TASK DIRECTIONS:
For the entries below, the expected answer is the line with "(fp_arc (start 10.8509", the line with "(fp_arc (start 15.39878 -6.79958)", and every line between them, exactly as written, and nothing more.

Data excerpts
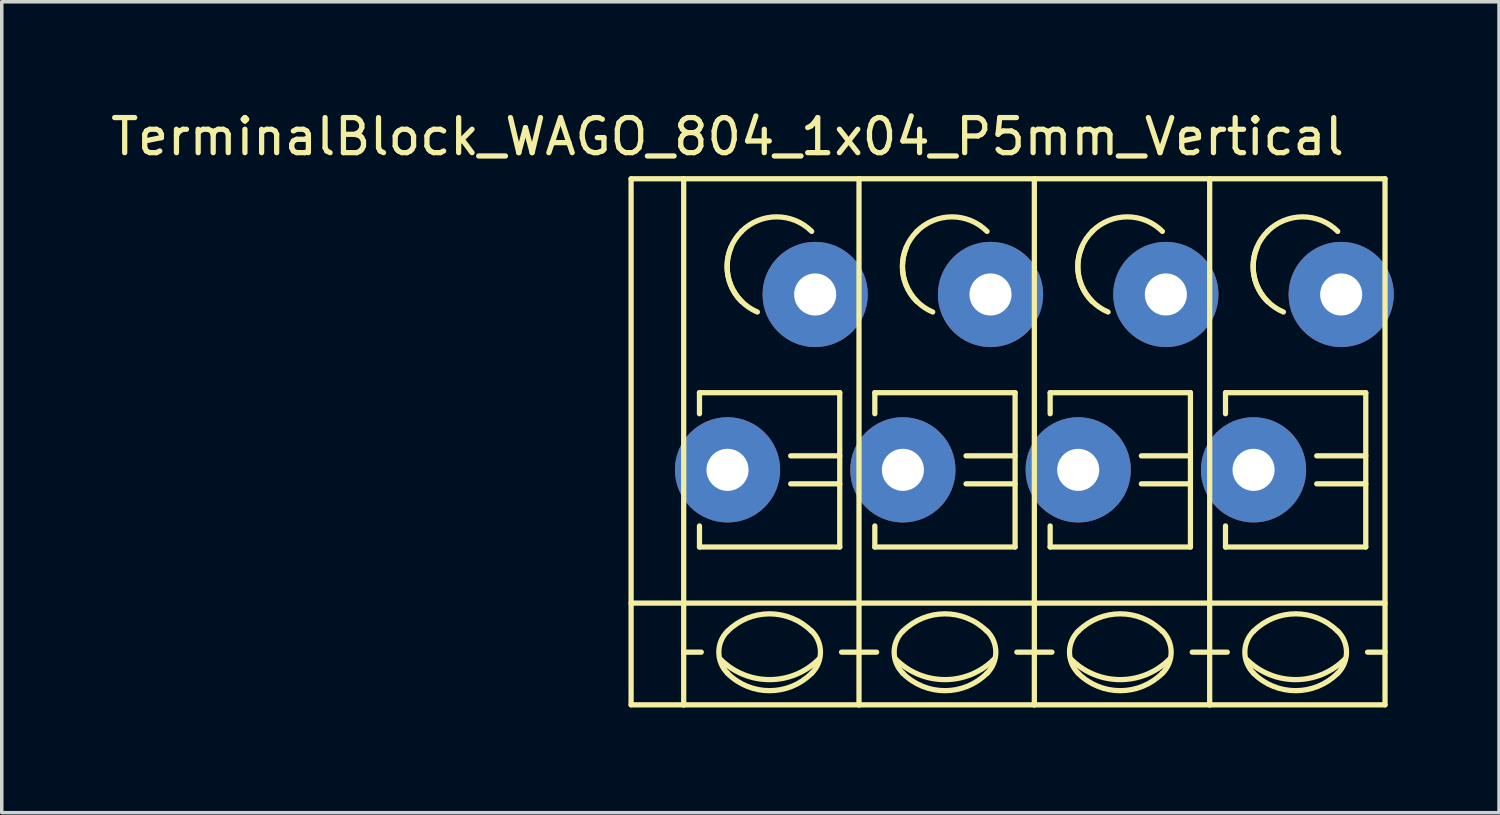
<source format=kicad_pcb>
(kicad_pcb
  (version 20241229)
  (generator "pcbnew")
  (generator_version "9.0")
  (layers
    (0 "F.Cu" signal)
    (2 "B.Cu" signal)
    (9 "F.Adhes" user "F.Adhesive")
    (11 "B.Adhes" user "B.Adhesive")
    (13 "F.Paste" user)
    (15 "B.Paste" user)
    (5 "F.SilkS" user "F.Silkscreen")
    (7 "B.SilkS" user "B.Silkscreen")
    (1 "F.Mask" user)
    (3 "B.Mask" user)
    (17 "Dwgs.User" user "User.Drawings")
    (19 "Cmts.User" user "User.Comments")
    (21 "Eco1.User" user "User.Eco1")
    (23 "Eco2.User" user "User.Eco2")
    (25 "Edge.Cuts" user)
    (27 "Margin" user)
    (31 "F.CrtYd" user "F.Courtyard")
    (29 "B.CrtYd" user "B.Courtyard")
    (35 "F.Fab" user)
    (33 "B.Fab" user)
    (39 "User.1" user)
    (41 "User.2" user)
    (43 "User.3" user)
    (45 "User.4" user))
  (footprint "TerminalBlock_WAGO_804_1x04_P5mm_Vertical"
    (layer "F.Cu")
    (at 17.696 10.348)
    (property "Reference" "TerminalBlock_WAGO_804_1x04_P5mm_Vertical" (at 0 -9.5 0) (layer "F.SilkS") (effects (font (size 1 1) (thickness 0.15))))
    (attr through_hole)
    (fp_line (start -2.75 -8.3) (end -1.25 -8.3) (stroke (width 0.15) (type solid)) (layer "F.SilkS"))
    (fp_line (start -2.75 6.7) (end -2.75 -8.3) (stroke (width 0.15) (type solid)) (layer "F.SilkS"))
    (fp_line (start -1.25 6.7) (end -2.75 6.7) (stroke (width 0.15) (type solid)) (layer "F.SilkS"))
    (fp_line (start -1.25 5.199) (end -0.749 5.199) (stroke (width 0.15) (type solid)) (layer "F.SilkS"))
    (fp_line (start -1.25 6.701) (end -1.25 -8.301) (stroke (width 0.15) (type solid)) (layer "F.SilkS"))
    (fp_line (start -0.8 -2.2) (end -0.8 -1.6) (stroke (width 0.15) (type solid)) (layer "F.SilkS"))
    (fp_line (start -0.8 -2.2) (end 3.2 -2.2) (stroke (width 0.15) (type solid)) (layer "F.SilkS"))
    (fp_line (start -0.8 2.2) (end -0.8 1.6) (stroke (width 0.15) (type solid)) (layer "F.SilkS"))
    (fp_line (start 3.2 -2.2) (end 3.2 2.2) (stroke (width 0.15) (type solid)) (layer "F.SilkS"))
    (fp_line (start 3.2 -0.399) (end 1.801 -0.399) (stroke (width 0.15) (type solid)) (layer "F.SilkS"))
    (fp_line (start 3.2 0.399) (end 1.801 0.399) (stroke (width 0.15) (type solid)) (layer "F.SilkS"))
    (fp_line (start 3.2 2.2) (end -0.8 2.2) (stroke (width 0.15) (type solid)) (layer "F.SilkS"))
    (fp_line (start 3.749 -8.301) (end -1.25 -8.301) (stroke (width 0.15) (type solid)) (layer "F.SilkS"))
    (fp_line (start 3.749 -8.301) (end 3.749 6.701) (stroke (width 0.15) (type solid)) (layer "F.SilkS"))
    (fp_line (start 3.749 5.199) (end 3.251 5.199) (stroke (width 0.15) (type solid)) (layer "F.SilkS"))
    (fp_line (start 3.749 6.701) (end -1.25 6.701) (stroke (width 0.15) (type solid)) (layer "F.SilkS"))
    (fp_line (start 3.75 3.8) (end -2.75 3.8) (stroke (width 0.15) (type solid)) (layer "F.SilkS"))
    (fp_line (start 3.75 3.8) (end 8.75 3.8) (stroke (width 0.15) (type solid)) (layer "F.SilkS"))
    (fp_line (start 3.75 5.199) (end 4.251 5.199) (stroke (width 0.15) (type solid)) (layer "F.SilkS"))
    (fp_line (start 4.2 -2.2) (end 4.2 -1.6) (stroke (width 0.15) (type solid)) (layer "F.SilkS"))
    (fp_line (start 4.2 -2.2) (end 8.2 -2.2) (stroke (width 0.15) (type solid)) (layer "F.SilkS"))
    (fp_line (start 4.2 2.2) (end 4.2 1.6) (stroke (width 0.15) (type solid)) (layer "F.SilkS"))
    (fp_line (start 8.2 -2.2) (end 8.2 2.2) (stroke (width 0.15) (type solid)) (layer "F.SilkS"))
    (fp_line (start 8.2 -0.399) (end 6.801 -0.399) (stroke (width 0.15) (type solid)) (layer "F.SilkS"))
    (fp_line (start 8.2 0.399) (end 6.801 0.399) (stroke (width 0.15) (type solid)) (layer "F.SilkS"))
    (fp_line (start 8.2 2.2) (end 4.2 2.2) (stroke (width 0.15) (type solid)) (layer "F.SilkS"))
    (fp_line (start 8.749 -8.301) (end 3.75 -8.301) (stroke (width 0.15) (type solid)) (layer "F.SilkS"))
    (fp_line (start 8.749 -8.301) (end 8.749 6.701) (stroke (width 0.15) (type solid)) (layer "F.SilkS"))
    (fp_line (start 8.749 5.199) (end 8.251 5.199) (stroke (width 0.15) (type solid)) (layer "F.SilkS"))
    (fp_line (start 8.749 6.701) (end 3.75 6.701) (stroke (width 0.15) (type solid)) (layer "F.SilkS"))
    (fp_line (start 8.75 3.8) (end 13.75 3.8) (stroke (width 0.15) (type solid)) (layer "F.SilkS"))
    (fp_line (start 8.75 5.199) (end 9.251 5.199) (stroke (width 0.15) (type solid)) (layer "F.SilkS"))
    (fp_line (start 9.2 -2.2) (end 9.2 -1.6) (stroke (width 0.15) (type solid)) (layer "F.SilkS"))
    (fp_line (start 9.2 -2.2) (end 13.2 -2.2) (stroke (width 0.15) (type solid)) (layer "F.SilkS"))
    (fp_line (start 9.2 2.2) (end 9.2 1.6) (stroke (width 0.15) (type solid)) (layer "F.SilkS"))
    (fp_line (start 13.2 -2.2) (end 13.2 2.2) (stroke (width 0.15) (type solid)) (layer "F.SilkS"))
    (fp_line (start 13.2 -0.399) (end 11.801 -0.399) (stroke (width 0.15) (type solid)) (layer "F.SilkS"))
    (fp_line (start 13.2 0.399) (end 11.801 0.399) (stroke (width 0.15) (type solid)) (layer "F.SilkS"))
    (fp_line (start 13.2 2.2) (end 9.2 2.2) (stroke (width 0.15) (type solid)) (layer "F.SilkS"))
    (fp_line (start 13.749 -8.301) (end 8.75 -8.301) (stroke (width 0.15) (type solid)) (layer "F.SilkS"))
    (fp_line (start 13.749 -8.301) (end 13.749 6.701) (stroke (width 0.15) (type solid)) (layer "F.SilkS"))
    (fp_line (start 13.749 5.199) (end 13.251 5.199) (stroke (width 0.15) (type solid)) (layer "F.SilkS"))
    (fp_line (start 13.749 6.701) (end 8.75 6.701) (stroke (width 0.15) (type solid)) (layer "F.SilkS"))
    (fp_line (start 13.75 3.8) (end 18.75 3.8) (stroke (width 0.15) (type solid)) (layer "F.SilkS"))
    (fp_line (start 13.75 5.199) (end 14.251 5.199) (stroke (width 0.15) (type solid)) (layer "F.SilkS"))
    (fp_line (start 14.2 -2.2) (end 14.2 -1.6) (stroke (width 0.15) (type solid)) (layer "F.SilkS"))
    (fp_line (start 14.2 -2.2) (end 18.2 -2.2) (stroke (width 0.15) (type solid)) (layer "F.SilkS"))
    (fp_line (start 14.2 2.2) (end 14.2 1.6) (stroke (width 0.15) (type solid)) (layer "F.SilkS"))
    (fp_line (start 18.2 -2.2) (end 18.2 2.2) (stroke (width 0.15) (type solid)) (layer "F.SilkS"))
    (fp_line (start 18.2 -0.399) (end 16.801 -0.399) (stroke (width 0.15) (type solid)) (layer "F.SilkS"))
    (fp_line (start 18.2 0.399) (end 16.801 0.399) (stroke (width 0.15) (type solid)) (layer "F.SilkS"))
    (fp_line (start 18.2 2.2) (end 14.2 2.2) (stroke (width 0.15) (type solid)) (layer "F.SilkS"))
    (fp_line (start 18.749 -8.301) (end 13.75 -8.301) (stroke (width 0.15) (type solid)) (layer "F.SilkS"))
    (fp_line (start 18.749 -8.301) (end 18.749 6.701) (stroke (width 0.15) (type solid)) (layer "F.SilkS"))
    (fp_line (start 18.749 5.199) (end 18.251 5.199) (stroke (width 0.15) (type solid)) (layer "F.SilkS"))
    (fp_line (start 18.749 6.701) (end 13.75 6.701) (stroke (width 0.15) (type solid)) (layer "F.SilkS"))
    (fp_arc (start 0 4.60248) (mid 1.19888 4.105888) (end 2.39776 4.60248) (stroke (width 0.15) (type solid)) (layer "F.SilkS"))
    (fp_arc (start 0 5.79882) (mid -0.248296 5.19938) (end 0 4.59994) (stroke (width 0.15) (type solid)) (layer "F.SilkS"))
    (fp_arc (start 0.39878 -6.79958) (mid 1.39954 -7.214108) (end 2.4003 -6.79958) (stroke (width 0.15) (type solid)) (layer "F.SilkS"))
    (fp_arc (start 0.39878 -4.8006) (mid -0.013952 -5.800616) (end 0.40132 -6.79958) (stroke (width 0.15) (type solid)) (layer "F.SilkS"))
    (fp_arc (start 0.8509 -4.50088) (mid 0.093811 -5.268985) (end 0.1016 -6.34746) (stroke (width 0.15) (type solid)) (layer "F.SilkS"))
    (fp_arc (start 2.4003 5.79882) (mid 1.200676 6.297208) (end 0 5.80136) (stroke (width 0.15) (type solid)) (layer "F.SilkS"))
    (fp_arc (start 2.40284 4.59994) (mid 2.650392 5.201176) (end 2.4003 5.80136) (stroke (width 0.15) (type solid)) (layer "F.SilkS"))
    (fp_arc (start 2.60096 5.40004) (mid 1.200676 5.981545) (end -0.20066 5.40258) (stroke (width 0.15) (type solid)) (layer "F.SilkS"))
    (fp_arc (start 5 4.60248) (mid 6.19888 4.105888) (end 7.39776 4.60248) (stroke (width 0.15) (type solid)) (layer "F.SilkS"))
    (fp_arc (start 5 5.79882) (mid 4.751704 5.19938) (end 5 4.59994) (stroke (width 0.15) (type solid)) (layer "F.SilkS"))
    (fp_arc (start 5.39878 -6.79958) (mid 6.39954 -7.214108) (end 7.4003 -6.79958) (stroke (width 0.15) (type solid)) (layer "F.SilkS"))
    (fp_arc (start 5.39878 -4.8006) (mid 4.986048 -5.800616) (end 5.40132 -6.79958) (stroke (width 0.15) (type solid)) (layer "F.SilkS"))
    (fp_arc (start 5.8509 -4.50088) (mid 5.093811 -5.268985) (end 5.1016 -6.34746) (stroke (width 0.15) (type solid)) (layer "F.SilkS"))
    (fp_arc (start 7.4003 5.79882) (mid 6.200676 6.297208) (end 5 5.80136) (stroke (width 0.15) (type solid)) (layer "F.SilkS"))
    (fp_arc (start 7.40284 4.59994) (mid 7.650392 5.201176) (end 7.4003 5.80136) (stroke (width 0.15) (type solid)) (layer "F.SilkS"))
    (fp_arc (start 7.60096 5.40004) (mid 6.200676 5.981545) (end 4.79934 5.40258) (stroke (width 0.15) (type solid)) (layer "F.SilkS"))
    (fp_arc (start 10 4.60248) (mid 11.19888 4.105888) (end 12.39776 4.60248) (stroke (width 0.15) (type solid)) (layer "F.SilkS"))
    (fp_arc (start 10 5.79882) (mid 9.751704 5.19938) (end 10 4.59994) (stroke (width 0.15) (type solid)) (layer "F.SilkS"))
    (fp_arc (start 10.39878 -6.79958) (mid 11.39954 -7.214108) (end 12.4003 -6.79958) (stroke (width 0.15) (type solid)) (layer "F.SilkS"))
    (fp_arc (start 10.39878 -4.8006) (mid 9.986048 -5.800616) (end 10.40132 -6.79958) (stroke (width 0.15) (type solid)) (layer "F.SilkS"))
    (fp_arc (start 10.8509 -4.50088) (mid 10.093811 -5.268985) (end 10.1016 -6.34746) (stroke (width 0.15) (type solid)) (layer "F.SilkS"))
    (fp_arc (start 12.4003 5.79882) (mid 11.200676 6.297208) (end 10 5.80136) (stroke (width 0.15) (type solid)) (layer "F.SilkS"))
    (fp_arc (start 12.40284 4.59994) (mid 12.650392 5.201176) (end 12.4003 5.80136) (stroke (width 0.15) (type solid)) (layer "F.SilkS"))
    (fp_arc (start 12.60096 5.40004) (mid 11.200676 5.981545) (end 9.79934 5.40258) (stroke (width 0.15) (type solid)) (layer "F.SilkS"))
    (fp_arc (start 15 4.60248) (mid 16.19888 4.105888) (end 17.39776 4.60248) (stroke (width 0.15) (type solid)) (layer "F.SilkS"))
    (fp_arc (start 15 5.79882) (mid 14.751704 5.19938) (end 15 4.59994) (stroke (width 0.15) (type solid)) (layer "F.SilkS"))
    (fp_arc (start 15.39878 -6.79958) (mid 16.39954 -7.214108) (end 17.4003 -6.79958) (stroke (width 0.15) (type solid)) (layer "F.SilkS"))
    (fp_arc (start 15.39878 -4.8006) (mid 14.986048 -5.800616) (end 15.40132 -6.79958) (stroke (width 0.15) (type solid)) (layer "F.SilkS"))
    (fp_arc (start 15.8509 -4.50088) (mid 15.093811 -5.268985) (end 15.1016 -6.34746) (stroke (width 0.15) (type solid)) (layer "F.SilkS"))
    (fp_arc (start 17.4003 5.79882) (mid 16.200676 6.297208) (end 15 5.80136) (stroke (width 0.15) (type solid)) (layer "F.SilkS"))
    (fp_arc (start 17.40284 4.59994) (mid 17.650392 5.201176) (end 17.4003 5.80136) (stroke (width 0.15) (type solid)) (layer "F.SilkS"))
    (fp_arc (start 17.60096 5.40004) (mid 16.200676 5.981545) (end 14.79934 5.40258) (stroke (width 0.15) (type solid)) (layer "F.SilkS"))
    (pad "1" thru_hole circle (at 0 0) (size 3 3) (drill 1.2) (layers "*.Cu" "*.Mask"))
    (pad "1" thru_hole circle (at 2.499 -5.001) (size 3 3) (drill 1.2) (layers "*.Cu" "*.Mask"))
    (pad "2" thru_hole circle (at 5 0) (size 3 3) (drill 1.2) (layers "*.Cu" "*.Mask"))
    (pad "2" thru_hole circle (at 7.499 -5.001) (size 3 3) (drill 1.2) (layers "*.Cu" "*.Mask"))
    (pad "3" thru_hole circle (at 10 0) (size 3 3) (drill 1.2) (layers "*.Cu" "*.Mask"))
    (pad "3" thru_hole circle (at 12.499 -5.001) (size 3 3) (drill 1.2) (layers "*.Cu" "*.Mask"))
    (pad "4" thru_hole circle (at 15 0) (size 3 3) (drill 1.2) (layers "*.Cu" "*.Mask"))
    (pad "4" thru_hole circle (at 17.499 -5.001) (size 3 3) (drill 1.2) (layers "*.Cu" "*.Mask")))
  (gr_rect
    (start -3 -3)
    (end 39.696 20.124)
    (stroke (width 0.1) (type default))
    (fill no)
    (layer "Edge.Cuts")))
</source>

WRITTEN SOLUTION:
    (fp_arc (start 10.8509 -4.50088) (mid 10.093811 -5.268985) (end 10.1016 -6.34746) (stroke (width 0.15) (type solid)) (layer "F.SilkS"))
    (fp_arc (start 12.4003 5.79882) (mid 11.200676 6.297208) (end 10 5.80136) (stroke (width 0.15) (type solid)) (layer "F.SilkS"))
    (fp_arc (start 12.40284 4.59994) (mid 12.650392 5.201176) (end 12.4003 5.80136) (stroke (width 0.15) (type solid)) (layer "F.SilkS"))
    (fp_arc (start 12.60096 5.40004) (mid 11.200676 5.981545) (end 9.79934 5.40258) (stroke (width 0.15) (type solid)) (layer "F.SilkS"))
    (fp_arc (start 15 4.60248) (mid 16.19888 4.105888) (end 17.39776 4.60248) (stroke (width 0.15) (type solid)) (layer "F.SilkS"))
    (fp_arc (start 15 5.79882) (mid 14.751704 5.19938) (end 15 4.59994) (stroke (width 0.15) (type solid)) (layer "F.SilkS"))
    (fp_arc (start 15.39878 -6.79958) (mid 16.39954 -7.214108) (end 17.4003 -6.79958) (stroke (width 0.15) (type solid)) (layer "F.SilkS"))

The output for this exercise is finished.